Fan's Chemical Looping technology licensed by Ohio-based Babcock & Wilcox

News — November 2, 2021

Fan's Chemical Looping technology licensed by Ohio-based Babcock & Wilcox

Fan’s work reached an important milestone recently when Babcock & Wilcox licensed a chemical looping process and oxygen carrier particle

“This is my life’s work,” Liang-Shih Fan, PhD, has said about the groundbreaking clean energy technology he’s spent the past 30 years developing.

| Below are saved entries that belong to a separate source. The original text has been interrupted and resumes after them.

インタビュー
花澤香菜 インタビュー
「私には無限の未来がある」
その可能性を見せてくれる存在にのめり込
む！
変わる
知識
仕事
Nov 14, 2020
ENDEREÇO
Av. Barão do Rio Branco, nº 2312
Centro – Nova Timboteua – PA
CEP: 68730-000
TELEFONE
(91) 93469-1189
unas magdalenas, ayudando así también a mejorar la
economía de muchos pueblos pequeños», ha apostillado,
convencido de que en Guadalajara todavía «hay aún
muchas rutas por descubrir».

Fan’s work reached an important milestone recently when Akron-based Babcock & Wilcox licensed a chemical looping process and oxygen carrier particle used for decarbonization and the production of hydrogen, steam and/or syngas. The technology chemically harnesses the energy in feedstocks such as natural gas, biogas from biomass, or coal among other carbonaceous feedstocks and efficiently isolates the carbon dioxide produced before it can be released into the atmosphere. Fan is a Distinguished University Professor and the C. John Easton Professor in Engineering in the Department of Chemical and Biomolecular Engineering.

In a chemical-looping system, a metal oxide, such as iron oxide, provides the oxygen for combustion. The metal oxide reacts with the fuel in the reducer, donating its oxygen to produce a highly concentrated stream of carbon dioxide. The reduced metal cycles to an oxidation chamber, the combustor, where the metal oxide is regenerated by contact with air. The metal oxide is then reintroduced into the reducer, thus completing the loop.

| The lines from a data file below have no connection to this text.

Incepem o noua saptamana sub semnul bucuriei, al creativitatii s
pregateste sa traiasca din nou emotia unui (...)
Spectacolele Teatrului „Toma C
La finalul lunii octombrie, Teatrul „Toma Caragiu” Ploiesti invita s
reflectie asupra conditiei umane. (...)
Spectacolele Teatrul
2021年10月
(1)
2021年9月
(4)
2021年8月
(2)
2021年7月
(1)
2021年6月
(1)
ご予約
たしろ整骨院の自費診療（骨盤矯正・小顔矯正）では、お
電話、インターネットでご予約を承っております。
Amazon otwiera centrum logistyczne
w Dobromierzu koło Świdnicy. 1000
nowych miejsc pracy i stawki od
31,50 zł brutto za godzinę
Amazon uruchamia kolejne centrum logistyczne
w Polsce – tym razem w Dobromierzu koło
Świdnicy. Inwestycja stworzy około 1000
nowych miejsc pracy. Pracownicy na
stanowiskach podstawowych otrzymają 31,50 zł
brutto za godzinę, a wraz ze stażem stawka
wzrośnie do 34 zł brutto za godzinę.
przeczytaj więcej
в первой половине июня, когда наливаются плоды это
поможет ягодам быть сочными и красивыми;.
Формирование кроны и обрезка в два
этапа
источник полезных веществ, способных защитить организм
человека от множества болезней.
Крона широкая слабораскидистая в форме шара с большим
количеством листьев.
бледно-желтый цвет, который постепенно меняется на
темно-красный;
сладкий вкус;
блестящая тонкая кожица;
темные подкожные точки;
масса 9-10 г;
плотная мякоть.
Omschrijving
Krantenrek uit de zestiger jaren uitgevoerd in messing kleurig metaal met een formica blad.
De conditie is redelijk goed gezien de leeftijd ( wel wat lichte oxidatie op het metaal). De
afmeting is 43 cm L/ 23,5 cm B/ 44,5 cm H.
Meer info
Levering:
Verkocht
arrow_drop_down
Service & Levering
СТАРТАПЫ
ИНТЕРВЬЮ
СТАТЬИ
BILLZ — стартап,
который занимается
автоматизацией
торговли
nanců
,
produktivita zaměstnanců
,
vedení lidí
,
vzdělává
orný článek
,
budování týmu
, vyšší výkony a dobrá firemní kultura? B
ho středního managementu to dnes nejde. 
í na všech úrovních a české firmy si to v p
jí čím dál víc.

“In the simplest sense, combustion is a chemical reaction that consumes oxygen and produces heat,” Fan said. “Unfortunately, it also produces carbon dioxide, which is difficult to capture and bad for the environment. So, we use a method for releasing the heat without combustion. We carefully control the chemical reaction so that the feedstock never burns—it is consumed chemically, and the carbon dioxide is entirely contained inside the reactor.”